The yarm cross was towed away from swansea bay with the yewgarth by the tug Pantodynamos, sold to Rumanian owners.


----------



## Tugengineer1959 (Nov 20, 2012)

*Yarm cross*



british hazel said:


> Hello There Shipmates...
> 
> Can anyone tell me where the Tug Yarm Cross went...It did work in the tyne... but there are different tugs performing there work there now...I am very interested as to where she is now...Any help would be most gratefullyrecieved...
> Dave McConnachy...


Hi freind, she was laid up in Grimsby fish dock, we towed her pot to the hawk anchorage last week a Romanian chap bought her and she is being towed to constanza where she will be restored and based there, best regards


----------



## R58484956 (Apr 19, 2004)

Greetings *Tugengineer1959* and on behalf of ALL the moderating team we welcome you to SN. Bon voyage.


----------



## todd (Jan 24, 2009)

I enclose a quote in regard to the latest on the 'Yarm Cross'

Jim

"Two of the older units from the UK Svitzer fleet are on their way to a new owner in the Black Sea. On the 6th of November the former Yarm Cross left long term lay-up in Grimsby Fish Docks having acquired the name BSV Scotia for Black Sea Services Srl of Constanta. The Scotia was taken under tow by Diavlos Maritime's Pantodynamos. The pair proceeded to Swansea Bay where the former Yewgarth, now BSV Islander, was delivered by the Svitzer Brenda. The Pantodynamos sailed early on 11th November giving her destination as Chios. Black Sea Service currently operate the former Svitzer Sword, now BSV Anglia"


----------



## uncu_iulian (Dec 16, 2014)

*Hello from Yarm Cross - Now BSV Scotland*



british hazel said:


> Hello There Shipmates...
> 
> Can anyone tell me where the Tug Yarm Cross went...It did work in the tyne... but there are different tugs performing there work there now...I am very interested as to where she is now...Any help would be most gratefullyrecieved...
> Dave McConnachy...




Hello. I work in this moment on this ship. It is a very good Tug . In this moment the name of the tug is BSV Scotland ( BSV Scotia in romanian language).
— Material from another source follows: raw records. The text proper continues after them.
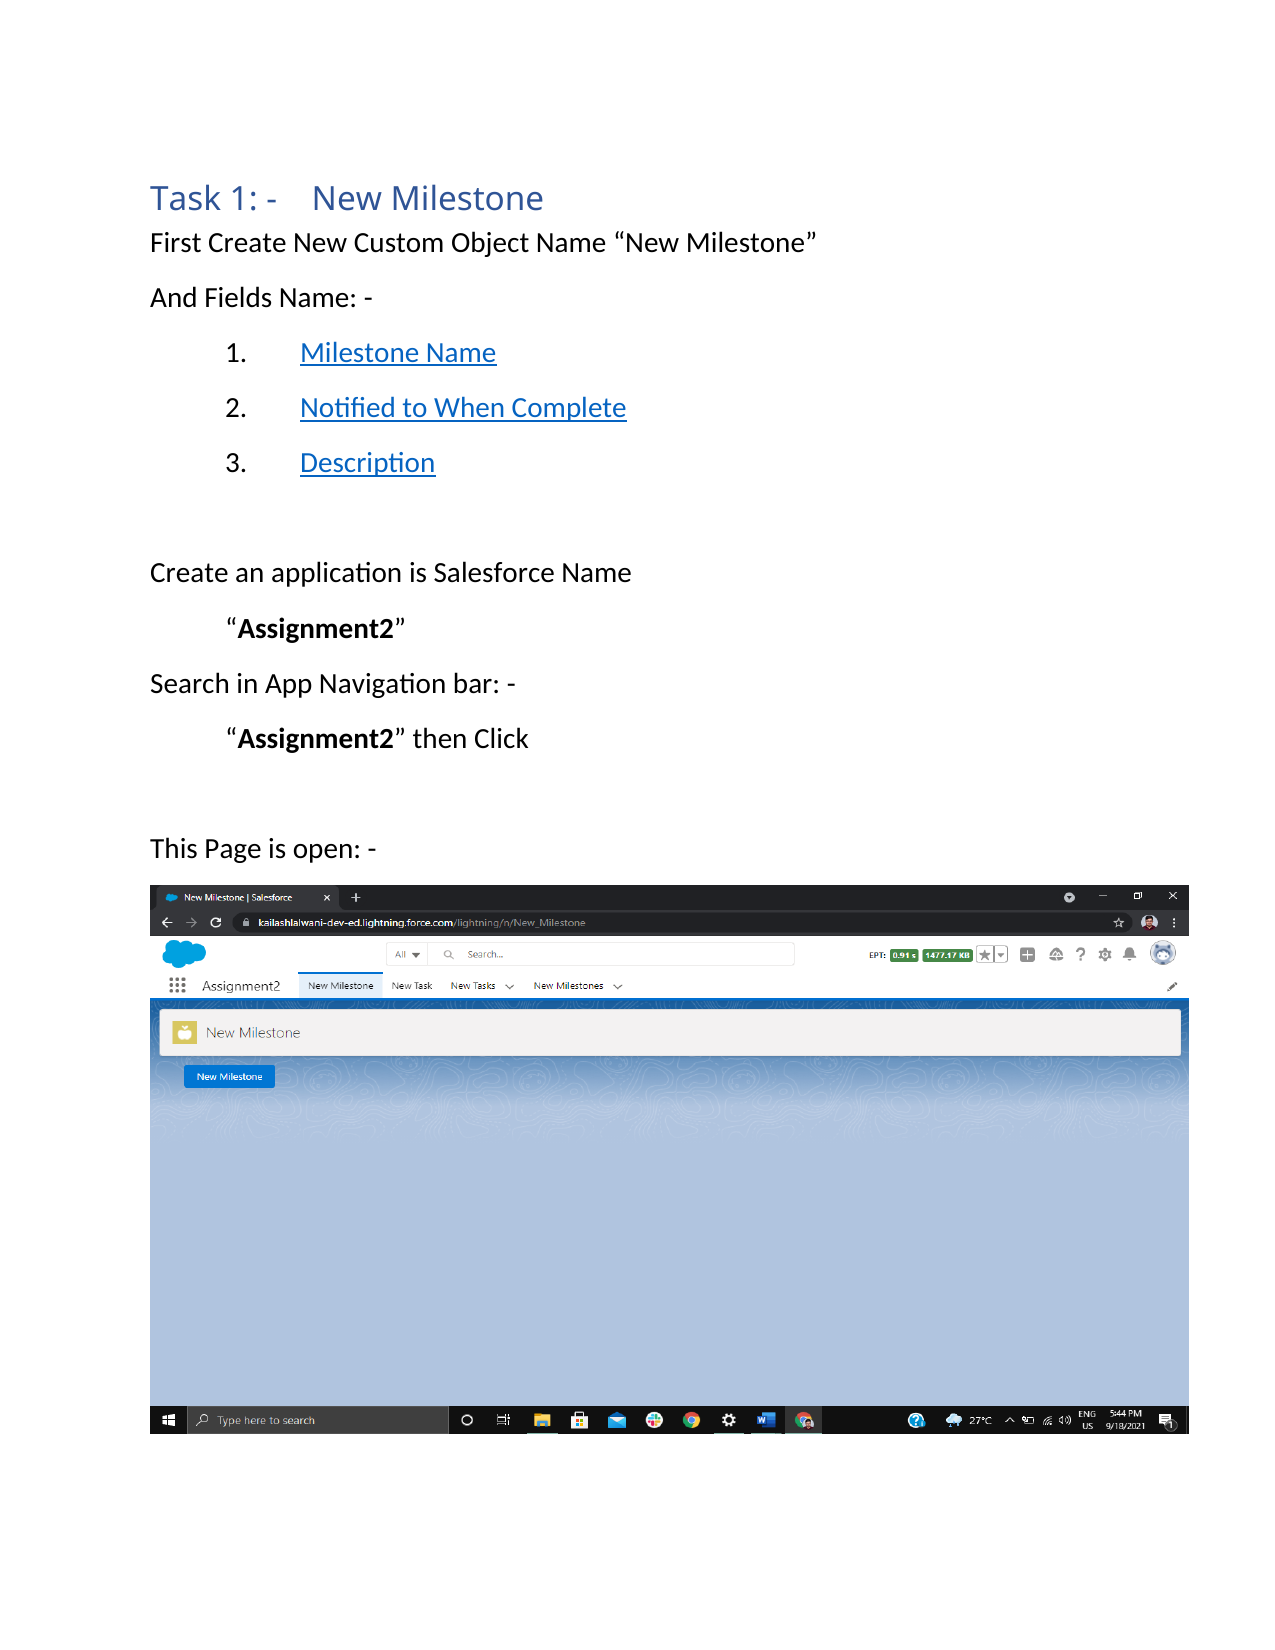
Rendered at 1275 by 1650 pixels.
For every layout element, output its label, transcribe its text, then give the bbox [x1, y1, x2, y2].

text “Assignment2” [150, 610, 1125, 645]
text 1. Milestone Name [150, 334, 1125, 370]
text 3. Description [150, 444, 1125, 480]
subtitle Task 1: - New Milestone [150, 175, 1125, 220]
text Create an application is Salesforce Name [150, 554, 1125, 590]
text “Assignment2” then Click [150, 720, 1125, 756]
picture [150, 885, 1189, 1434]
text Search in App Navigation bar: - [150, 665, 1125, 700]
text 2. Notified to When Complete [150, 389, 1125, 425]
text And Fields Name: - [150, 279, 1125, 315]
text This Page is open: - [150, 830, 1125, 866]
text First Create New Custom Object Name “New Milestone” [150, 224, 1125, 259]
The Company who has the tug is Black Sea Services Srl Form Romania-Constanta. 16.12.2014


----------



## Erimus (Feb 20, 2012)

Nice to have a firm answer to this question.....thanks

geoff


----------



## uncu_iulian (Dec 16, 2014)

Erimus said:


> Nice to have a firm answer to this question.....thanks
> 
> geoff



For any more info about the tug , i will respond to you in a very quick time.


----------



## Bob S (Jul 12, 2004)

Photo here

http://www.shipspotting.com/gallery/photo.php?lid=2093240


----------